→ Stored data
►

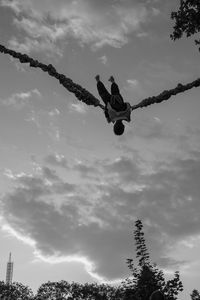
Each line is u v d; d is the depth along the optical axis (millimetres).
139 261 36156
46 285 81062
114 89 10234
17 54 10461
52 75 10297
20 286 85812
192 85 10172
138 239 37250
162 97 10125
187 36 20344
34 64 10289
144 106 10180
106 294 70250
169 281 34750
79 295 74875
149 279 34625
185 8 20172
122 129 10070
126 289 35281
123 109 10023
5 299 82812
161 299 8266
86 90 10211
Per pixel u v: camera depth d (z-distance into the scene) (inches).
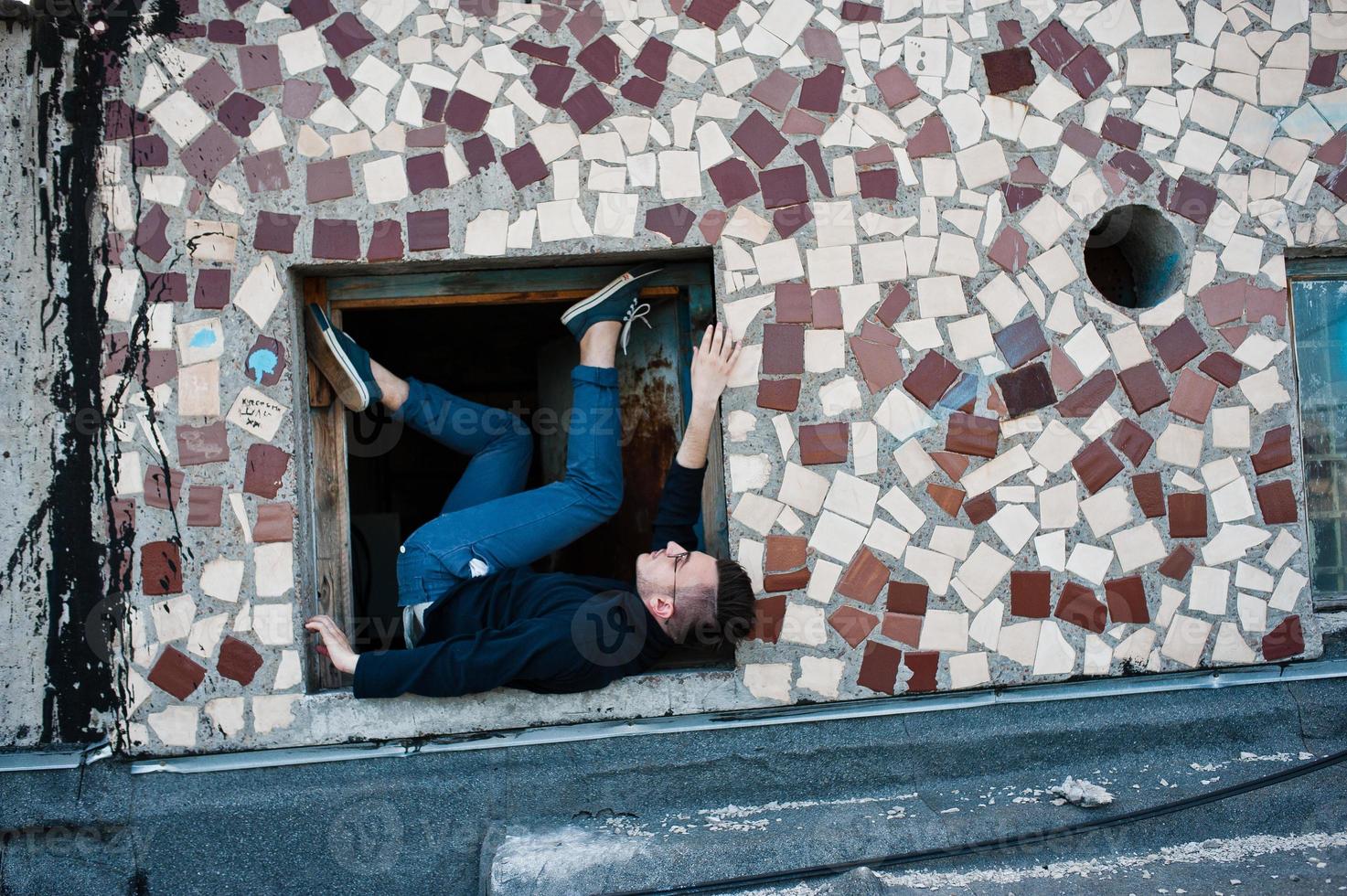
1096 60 110.3
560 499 111.3
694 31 107.8
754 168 107.6
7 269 102.7
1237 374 110.3
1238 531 109.9
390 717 104.3
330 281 111.3
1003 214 109.2
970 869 97.1
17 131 103.3
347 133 105.3
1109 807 101.7
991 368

◄

Transcribe the records word for word and include no pictures.

→ Task response
Each line is u v d; d is the depth along the optical axis (millimetres).
139 261 36156
46 285 81062
114 89 10234
17 54 10461
52 75 10297
20 286 85812
192 85 10172
138 239 37250
162 97 10125
187 36 20344
34 64 10289
144 106 10180
106 294 70250
169 281 34750
79 295 74875
149 279 34625
185 8 20172
122 129 10070
126 289 35281
123 109 10023
5 299 82812
161 299 8266
86 90 10211
Per pixel u v: camera depth d (z-distance into the scene) (inches).
1096 60 110.3
560 499 111.3
694 31 107.8
754 168 107.6
7 269 102.7
1237 374 110.3
1238 531 109.9
390 717 104.3
330 281 111.3
1003 214 109.2
970 869 97.1
17 131 103.3
347 133 105.3
1109 807 101.7
991 368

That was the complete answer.